Images with localized body landmarks
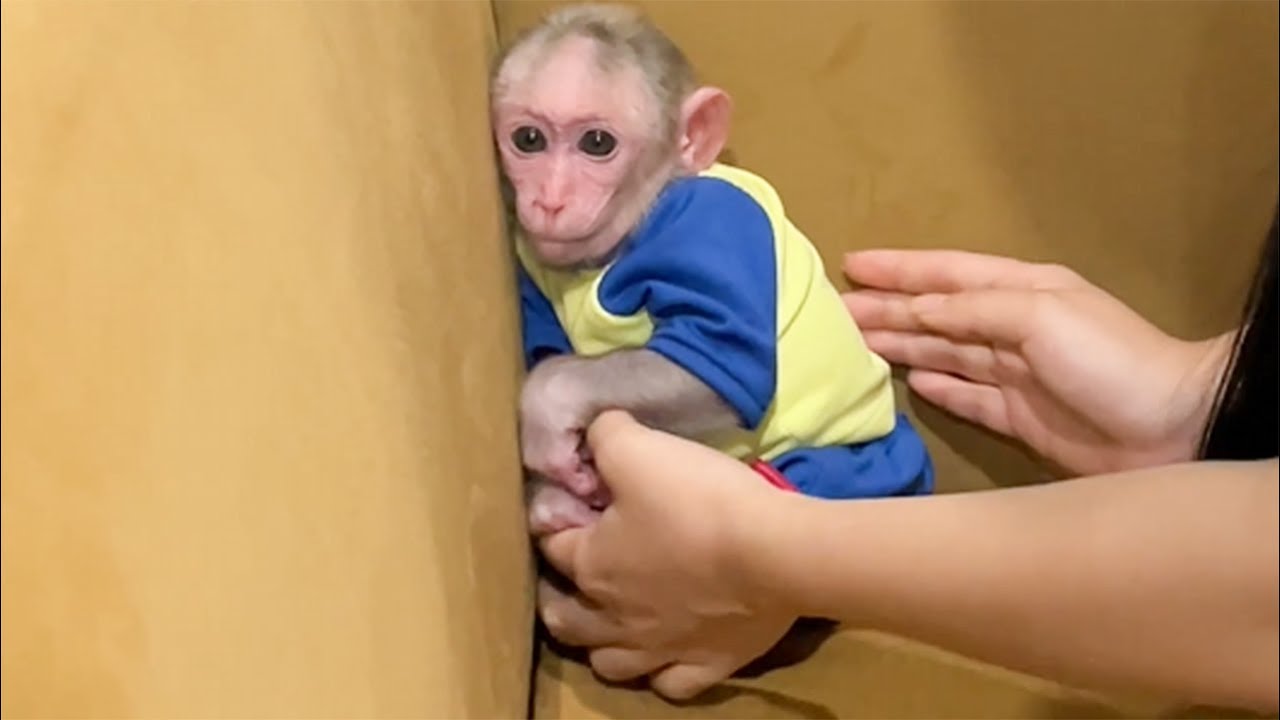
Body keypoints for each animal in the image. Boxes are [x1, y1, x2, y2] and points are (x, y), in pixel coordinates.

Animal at [490, 3, 936, 537]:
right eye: (528, 139)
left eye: (596, 143)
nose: (551, 199)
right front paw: (553, 497)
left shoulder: (709, 225)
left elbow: (716, 358)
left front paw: (547, 403)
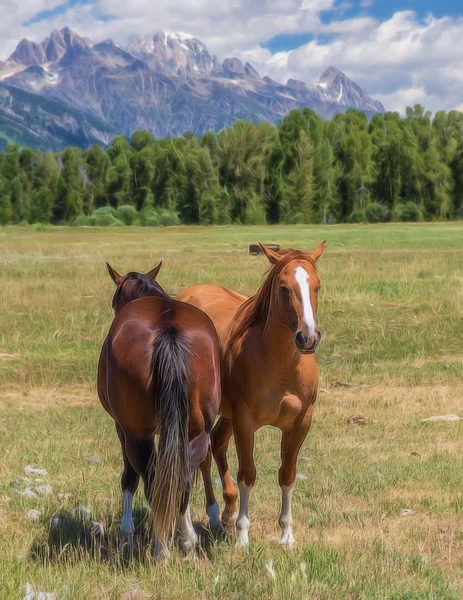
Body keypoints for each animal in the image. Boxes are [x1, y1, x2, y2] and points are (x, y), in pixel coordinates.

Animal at [97, 260, 222, 560]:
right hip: (197, 431)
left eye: (114, 300)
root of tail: (168, 328)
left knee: (151, 480)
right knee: (182, 479)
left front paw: (127, 534)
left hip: (136, 434)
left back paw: (161, 549)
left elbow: (130, 478)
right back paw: (186, 542)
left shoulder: (122, 429)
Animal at [178, 241, 326, 548]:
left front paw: (286, 535)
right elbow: (248, 474)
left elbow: (287, 475)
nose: (307, 338)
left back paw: (227, 511)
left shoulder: (301, 423)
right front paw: (243, 537)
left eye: (317, 286)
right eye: (283, 287)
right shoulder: (245, 421)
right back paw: (216, 516)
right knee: (202, 456)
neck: (280, 365)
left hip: (226, 415)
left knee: (217, 444)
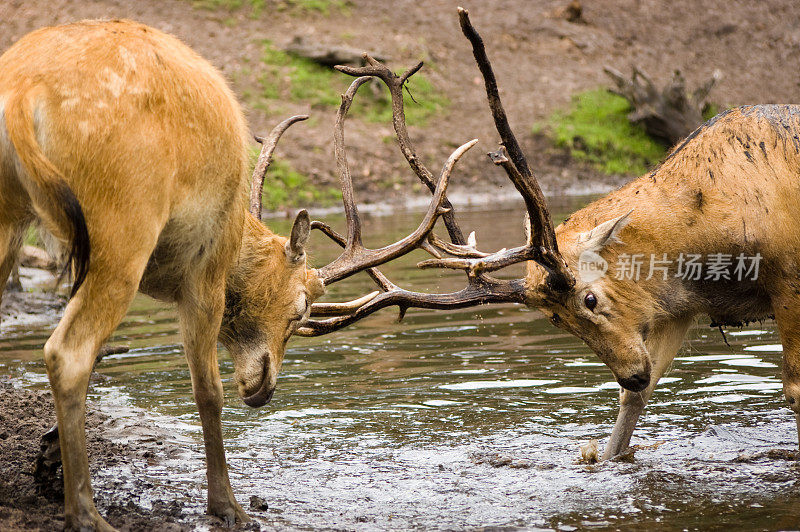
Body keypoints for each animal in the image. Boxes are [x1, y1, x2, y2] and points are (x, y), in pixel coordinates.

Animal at [0, 18, 476, 528]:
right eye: (301, 307)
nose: (265, 390)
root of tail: (23, 91)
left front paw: (46, 455)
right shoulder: (206, 265)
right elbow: (208, 390)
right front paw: (229, 506)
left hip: (14, 221)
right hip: (123, 221)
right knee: (68, 352)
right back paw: (87, 513)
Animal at [298, 8, 800, 464]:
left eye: (590, 299)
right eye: (556, 321)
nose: (629, 374)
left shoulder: (787, 275)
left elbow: (793, 389)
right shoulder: (679, 309)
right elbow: (634, 403)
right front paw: (606, 455)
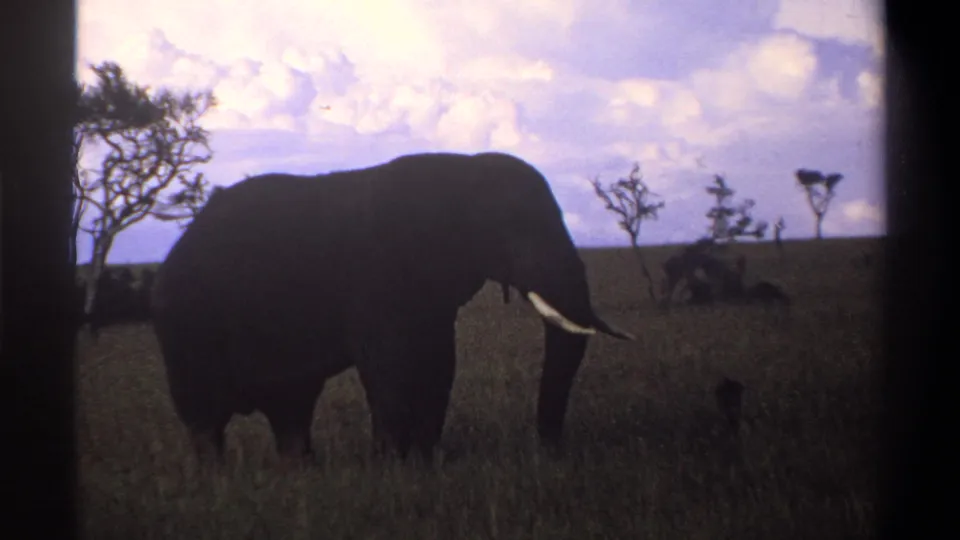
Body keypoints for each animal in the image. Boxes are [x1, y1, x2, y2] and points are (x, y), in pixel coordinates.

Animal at [151, 151, 635, 467]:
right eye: (514, 226)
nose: (547, 452)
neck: (460, 169)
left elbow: (438, 362)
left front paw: (424, 463)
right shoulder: (375, 274)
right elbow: (391, 363)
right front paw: (394, 469)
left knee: (291, 408)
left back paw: (301, 472)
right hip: (186, 326)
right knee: (204, 415)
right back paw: (217, 480)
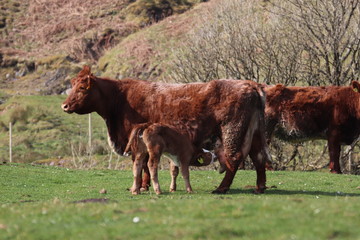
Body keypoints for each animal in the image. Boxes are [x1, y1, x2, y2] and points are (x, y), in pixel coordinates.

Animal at [62, 66, 270, 194]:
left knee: (234, 158)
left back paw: (221, 188)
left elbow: (143, 164)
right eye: (72, 85)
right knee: (258, 157)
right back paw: (259, 187)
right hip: (255, 133)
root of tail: (250, 84)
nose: (64, 105)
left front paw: (143, 186)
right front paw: (144, 186)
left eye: (82, 87)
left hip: (232, 130)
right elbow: (144, 164)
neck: (120, 99)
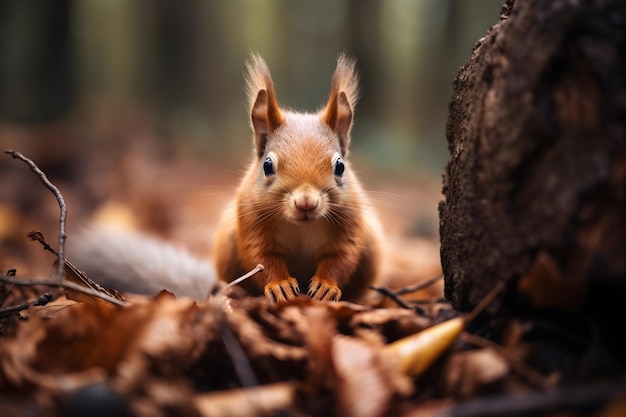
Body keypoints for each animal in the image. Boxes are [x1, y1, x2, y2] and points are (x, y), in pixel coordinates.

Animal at [212, 54, 382, 302]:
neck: (302, 226)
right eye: (267, 165)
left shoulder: (350, 221)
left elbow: (341, 257)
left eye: (340, 166)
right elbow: (262, 257)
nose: (306, 203)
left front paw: (326, 286)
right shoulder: (251, 220)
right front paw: (279, 285)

▶ _Work order_:
The lines above that hold the word "root" need counting; write the count and nothing more.

▶ _Response area_:
3